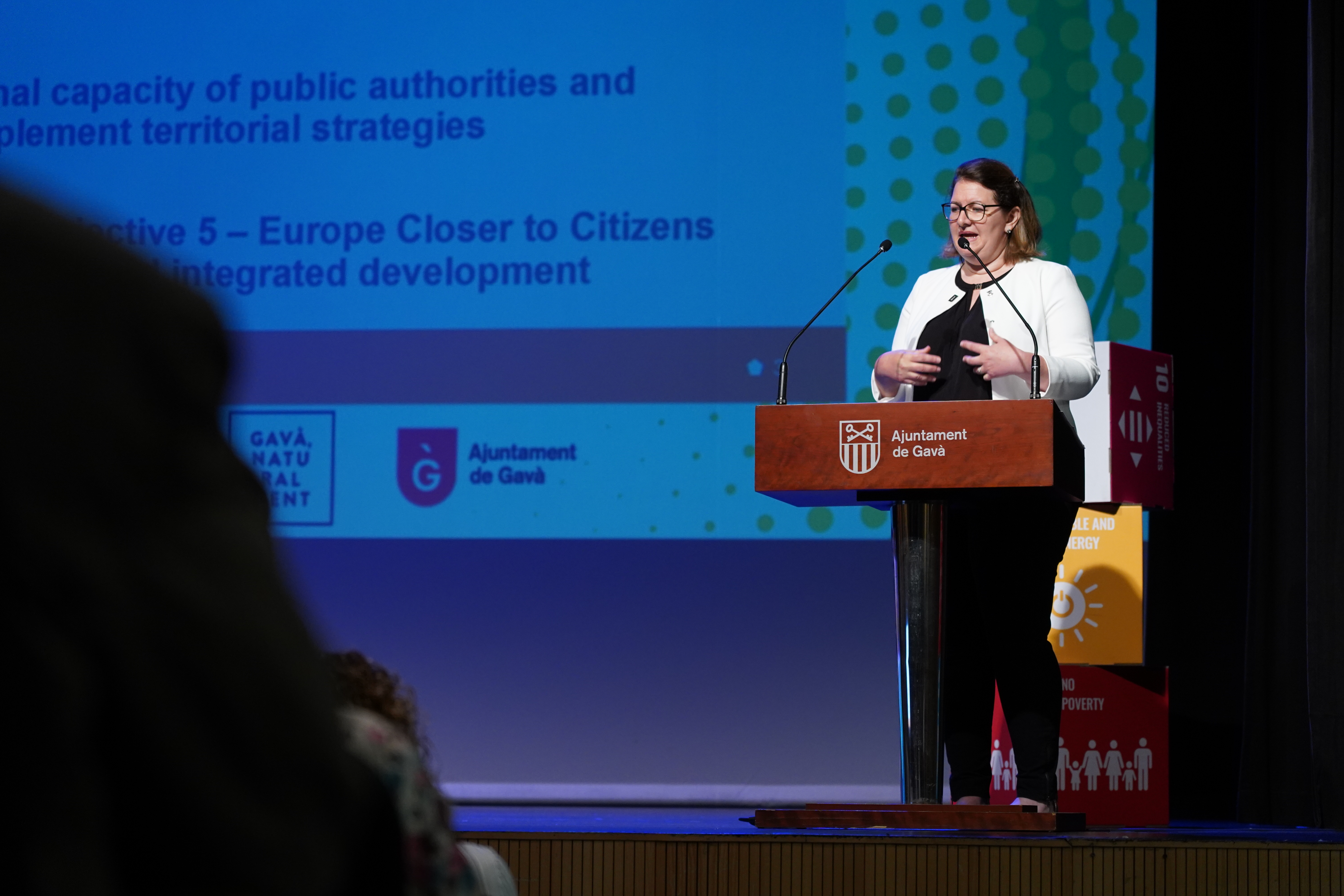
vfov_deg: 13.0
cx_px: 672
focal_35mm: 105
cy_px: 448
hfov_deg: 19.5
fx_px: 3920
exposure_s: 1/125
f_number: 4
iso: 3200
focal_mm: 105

◆ ◆ ◆

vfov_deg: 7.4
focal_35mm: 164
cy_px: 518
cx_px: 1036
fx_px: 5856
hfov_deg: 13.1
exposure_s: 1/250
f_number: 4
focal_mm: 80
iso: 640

◆ ◆ ◆

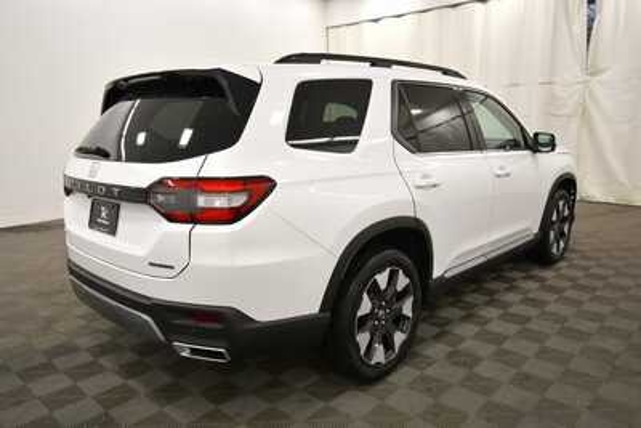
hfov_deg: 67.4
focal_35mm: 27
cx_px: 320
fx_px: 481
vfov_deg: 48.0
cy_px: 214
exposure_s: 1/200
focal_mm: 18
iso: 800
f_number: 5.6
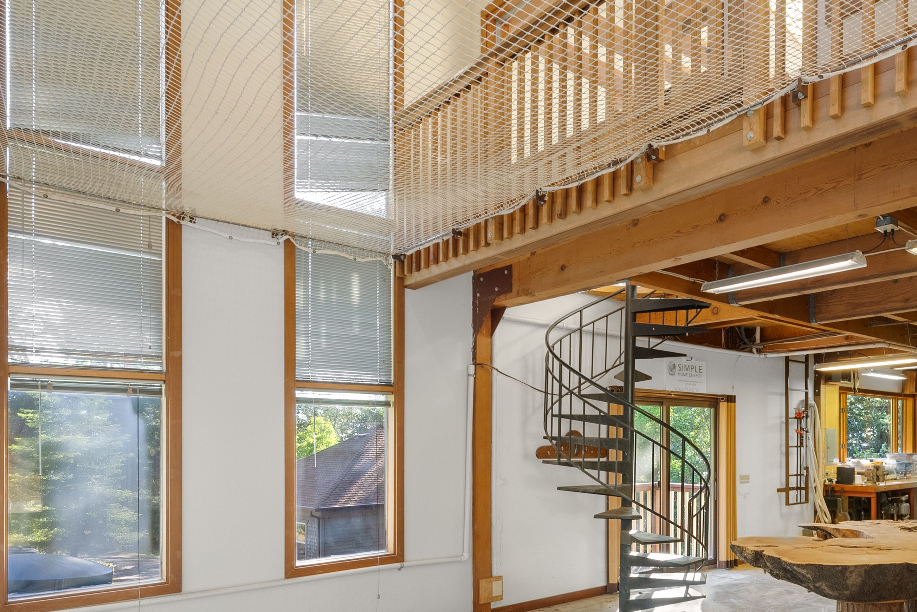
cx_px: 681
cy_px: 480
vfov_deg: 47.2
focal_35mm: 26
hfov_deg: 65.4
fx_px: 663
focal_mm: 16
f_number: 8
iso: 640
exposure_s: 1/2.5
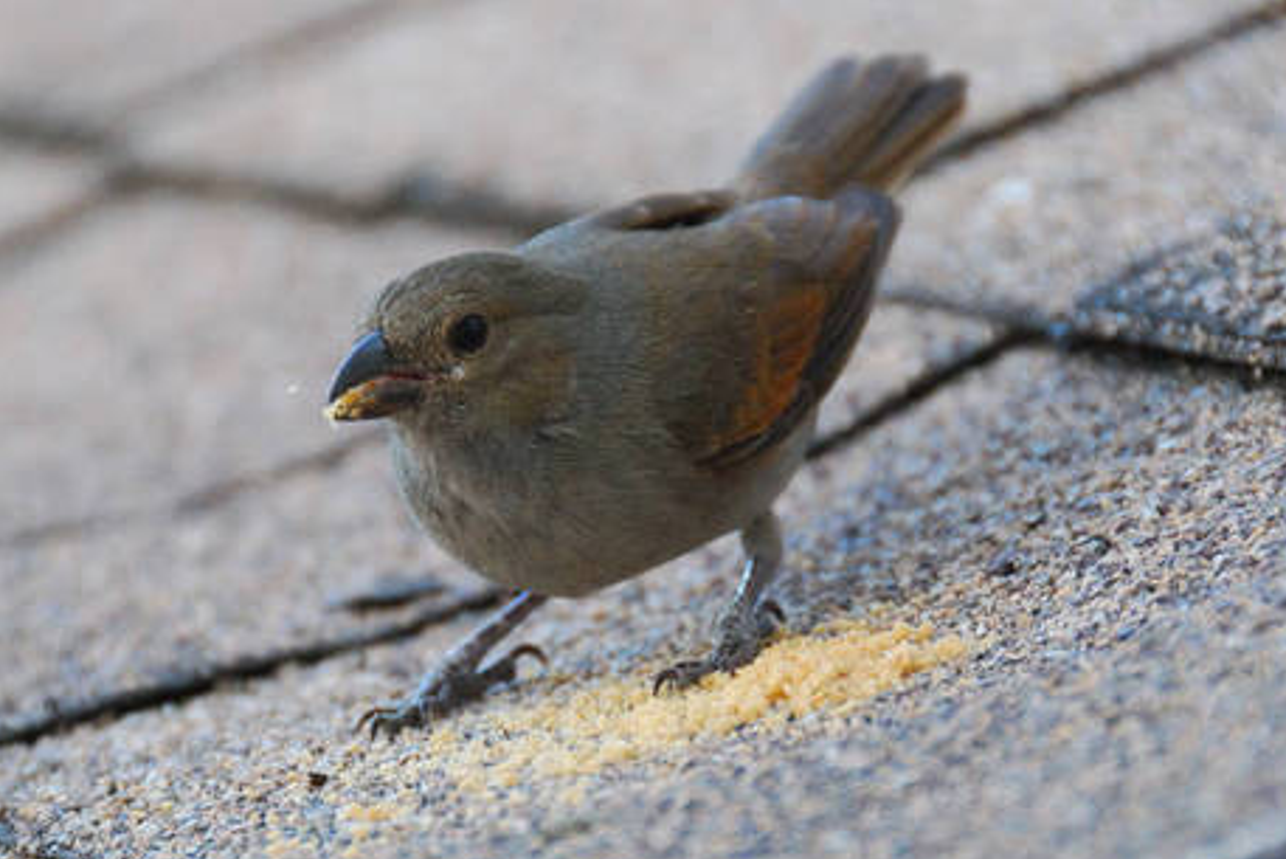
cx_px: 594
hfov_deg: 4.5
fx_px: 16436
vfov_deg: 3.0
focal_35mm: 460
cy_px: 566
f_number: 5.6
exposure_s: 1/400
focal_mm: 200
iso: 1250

◆ ◆ ◆

Work task
In the entries above, find the line holding "focal_35mm: 105" and the line holding "focal_mm: 105", then retype exactly those two lines and every line between them, and nothing else.

Solution to this problem
focal_35mm: 105
cy_px: 448
hfov_deg: 19.5
fx_px: 3920
exposure_s: 1/125
f_number: 4
iso: 3200
focal_mm: 105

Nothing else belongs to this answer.